I’m so attached to this renditioned scrapbook book of Zora’s life. It connects me to my great grandmother, whom I know only through her scrapbooks, in my possession. I’ve been wanting to make a remake of my grandmother’s scrap books, letters, and photographs for archival purposes. So when I came across Speak, So You Can Speak Again: The Life of Zora Neale Hurston I knew I had to have it. Not only does Zora give me crafted memories of my great grandmother, but she also is a biographical figure I wanted to share with my Kindergarten students. I steep heavy in history in the K2 classroom. It’s the genre I’ve observed to be the most engaging to the students.

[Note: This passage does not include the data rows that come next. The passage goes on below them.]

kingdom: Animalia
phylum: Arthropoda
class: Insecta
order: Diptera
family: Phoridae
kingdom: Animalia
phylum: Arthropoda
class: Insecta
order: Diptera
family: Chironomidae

They gravitate towards truth, perhaps from the deprivation of it in our mainstream cultures that engulf their precious lives.
I kept this book on a high shelf in the classroom, far enough away to keep safe from sticky crayon-holding hands, yet close enough to be in eye’s view as to contribute to the visual ambience of our classroom.

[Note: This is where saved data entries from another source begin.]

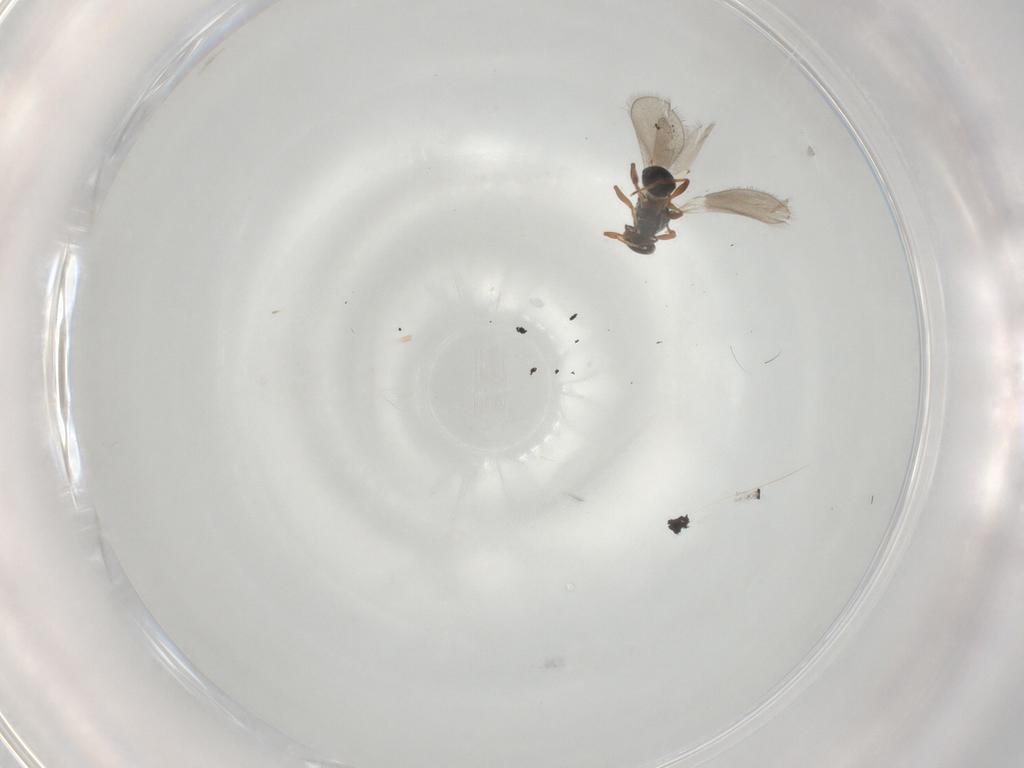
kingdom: Animalia
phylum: Arthropoda
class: Insecta
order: Hymenoptera
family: Platygastridae
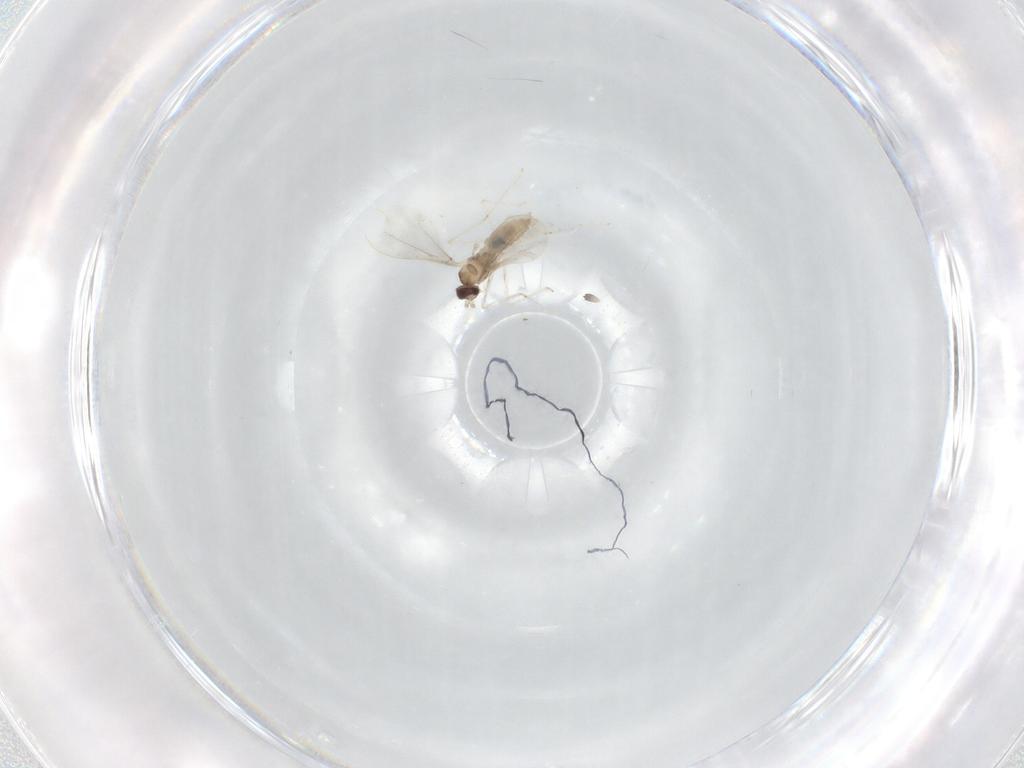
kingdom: Animalia
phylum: Arthropoda
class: Insecta
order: Diptera
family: Cecidomyiidae
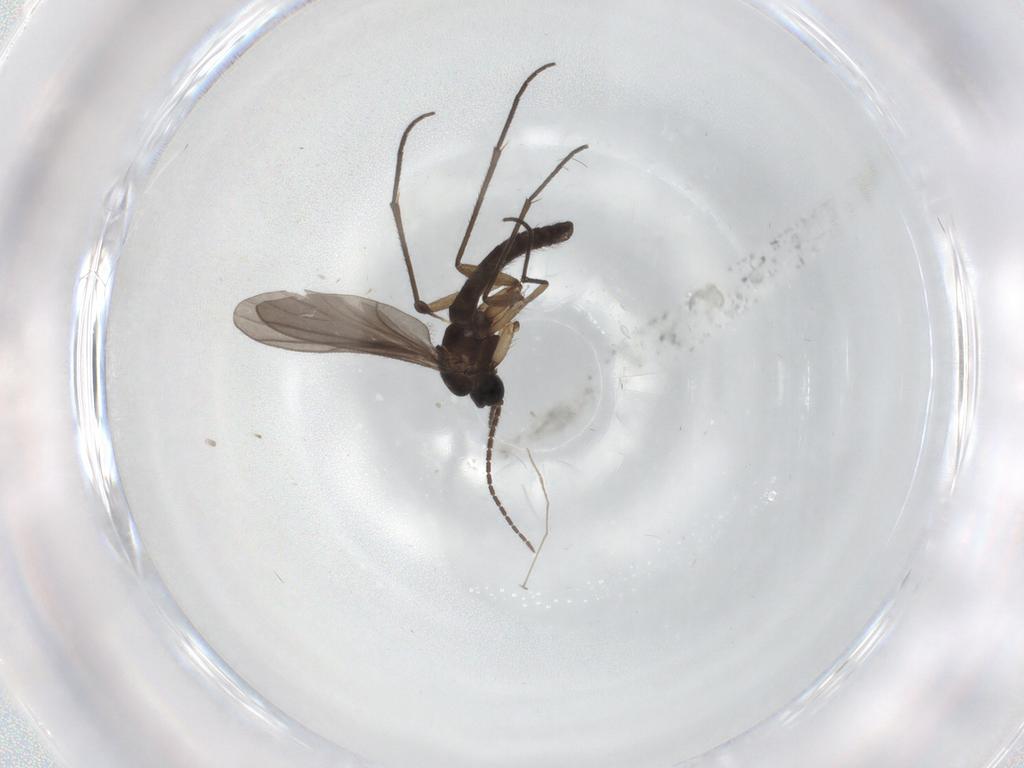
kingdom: Animalia
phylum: Arthropoda
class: Insecta
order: Diptera
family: Sciaridae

However, I have left the classroom this past week, for reasons that I won’t get into on a public blog post; but I will tell you this: I’ve quoted Zora at least three times over the past two weeks, when rationalizing my radical reasons for departing from my oppressive work environment. Even the title of her remade scrapbook, Speak, So You Can Speak Again, embodies all my reasons for demonstrating a moratorium from the classroom. And earlier this evening, while I was finishing cleaning out my belongings from the learning space, I saw this precious book. My heart sunk for a breve sec knowing that I never got to share it with my students. So, to suffice my softened heart, I blog about it now.

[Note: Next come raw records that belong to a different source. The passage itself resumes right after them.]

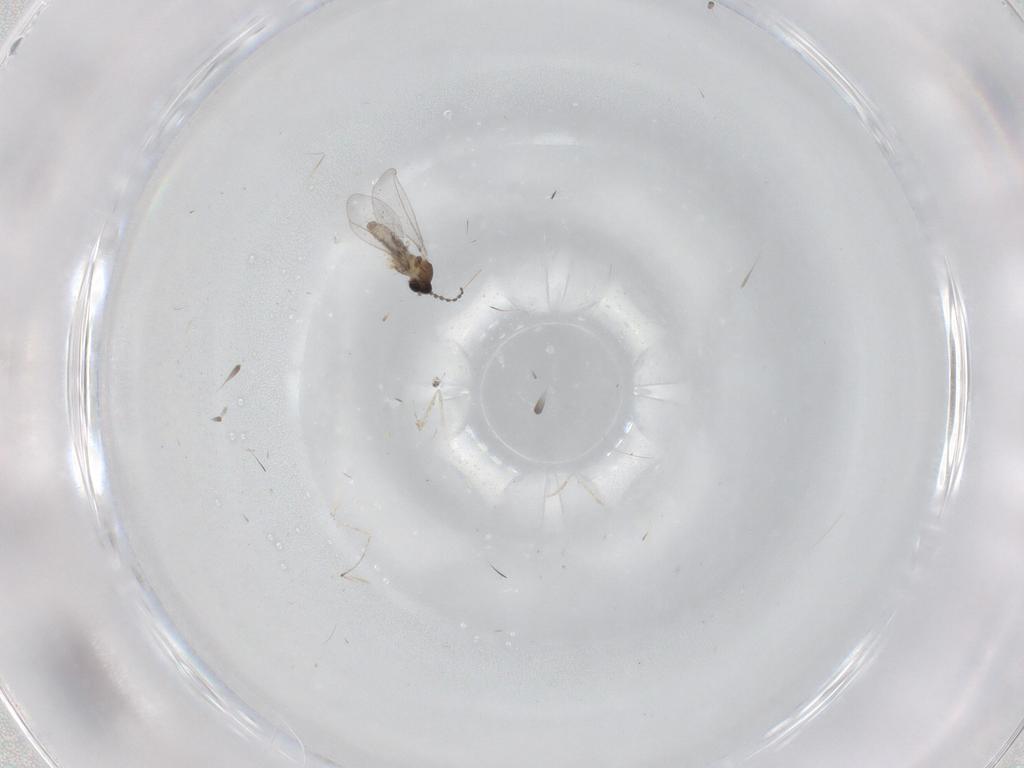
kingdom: Animalia
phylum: Arthropoda
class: Insecta
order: Diptera
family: Cecidomyiidae
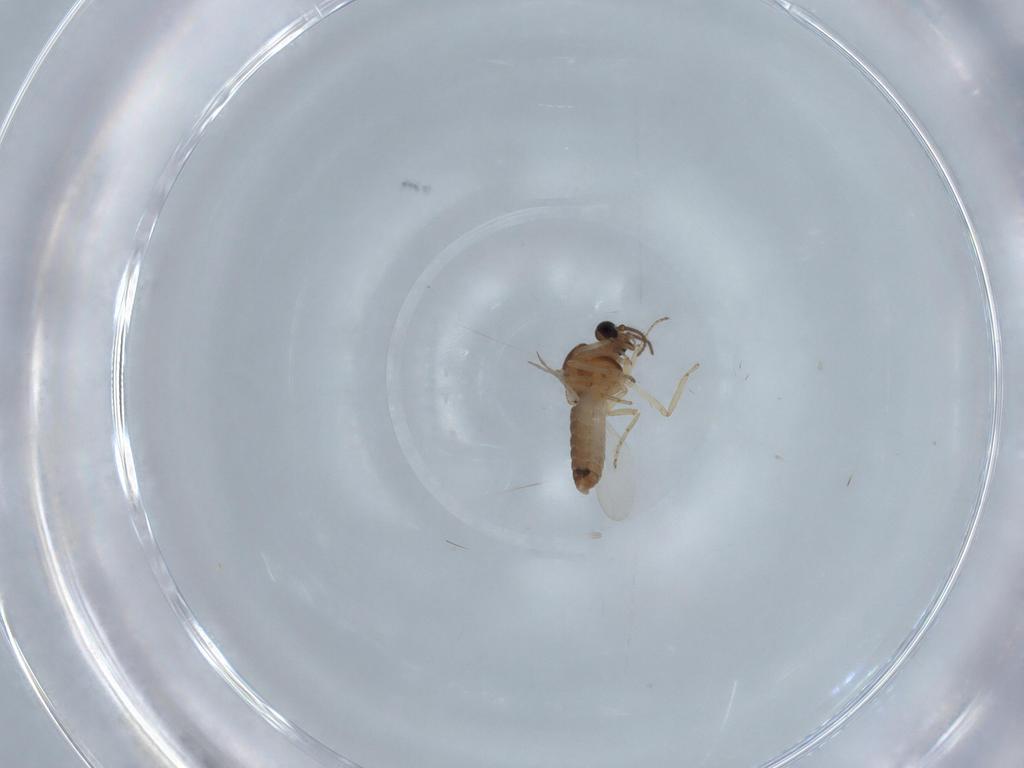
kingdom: Animalia
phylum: Arthropoda
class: Insecta
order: Diptera
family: Ceratopogonidae
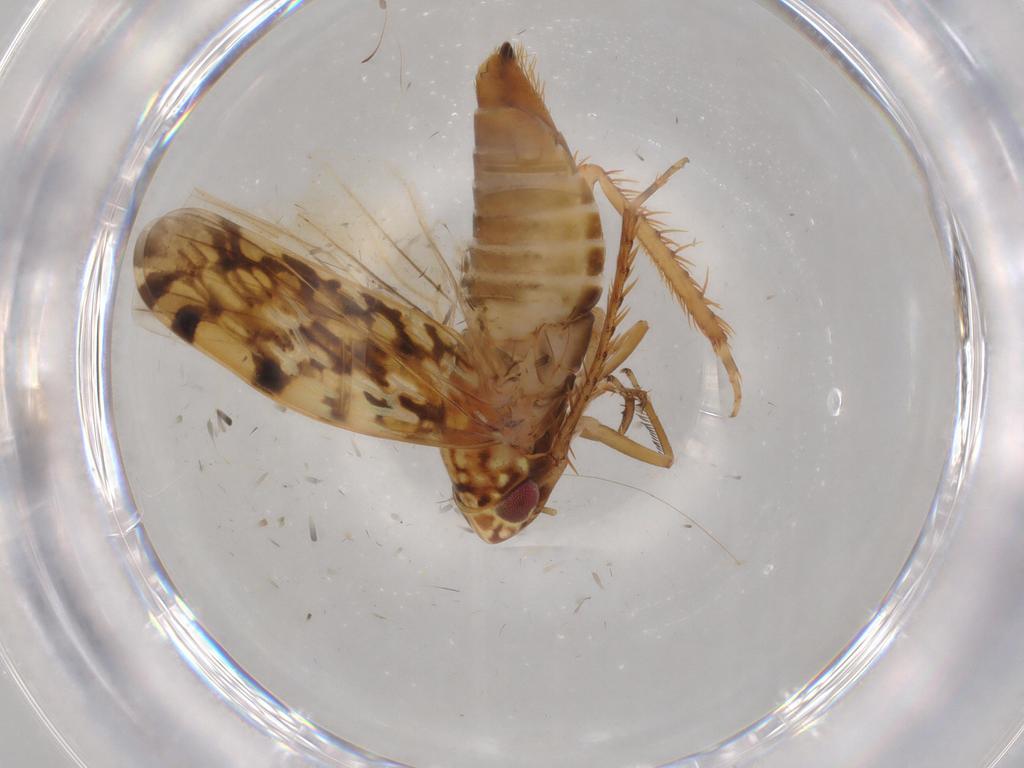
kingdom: Animalia
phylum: Arthropoda
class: Insecta
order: Hemiptera
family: Cicadellidae
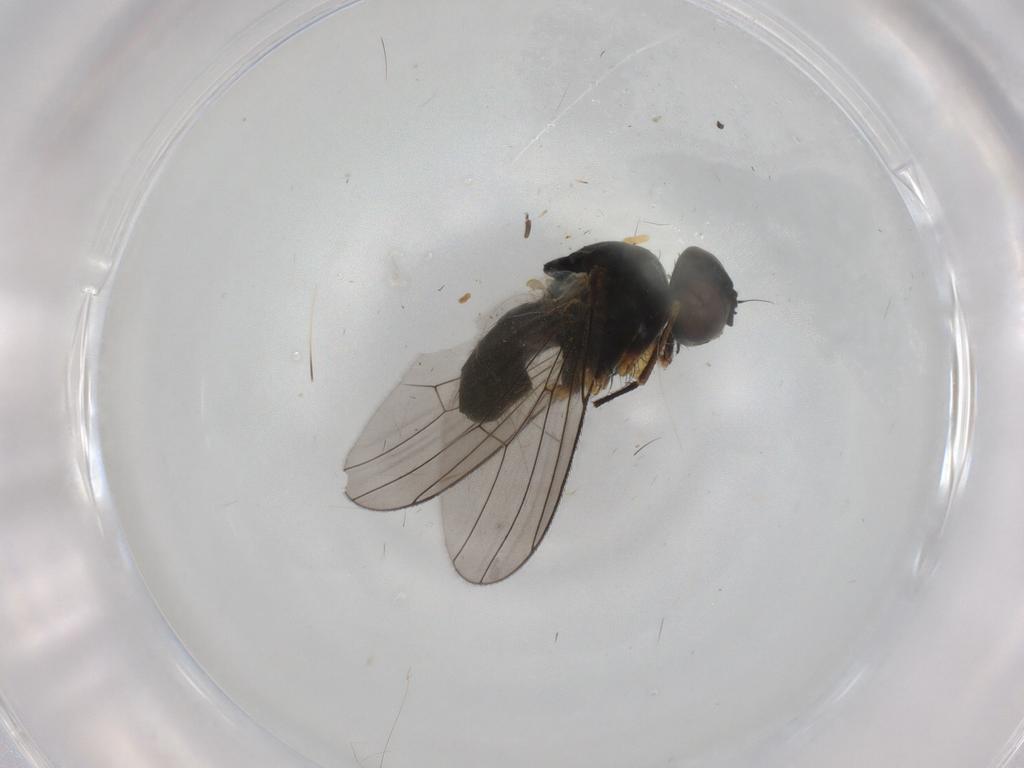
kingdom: Animalia
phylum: Arthropoda
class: Insecta
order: Diptera
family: Muscidae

Here, I will share with you, in photos, why I associate Zora Neale Hurston with Gladys Golden Weaver.
Both Zora Neale Hurston and Gladys Golden Weaver were born in the 1890’s and raised in the south (Hurston Florida, Weaver Virginia), and both moved to New York for the Harlem Renaissance, but both not before spending time in D.C. and Maryland. Both also spent time living with other relatives during the first decade of the 20th century. “Zora spent the following years in the homes of first one sibling, then another…She was hungry for books to read, ideas to explore, and creative expression. She was young, female, and dependent, but failed to display the humility necessary to make those who provided for her feel that she was sufficiently grateful.” – Lucy Anne Hurston, Speak, So You Can Speak Again. Pg. 12. The above quote conveys the same character of Gladys’ letter to her mother, whom she wrote while residing with some relatives in Richmond, Virginia, 1907.
Both the famous Zora and the personal Gladys taught me about American culture, politics, and history; neither less of a historic-informative than the other. If you have the honor of teaching children, this year, guide them heavily in their learning of history. Not just the published histories, but their familial histories as well.
Thanks for reading The Picture Book Pusher.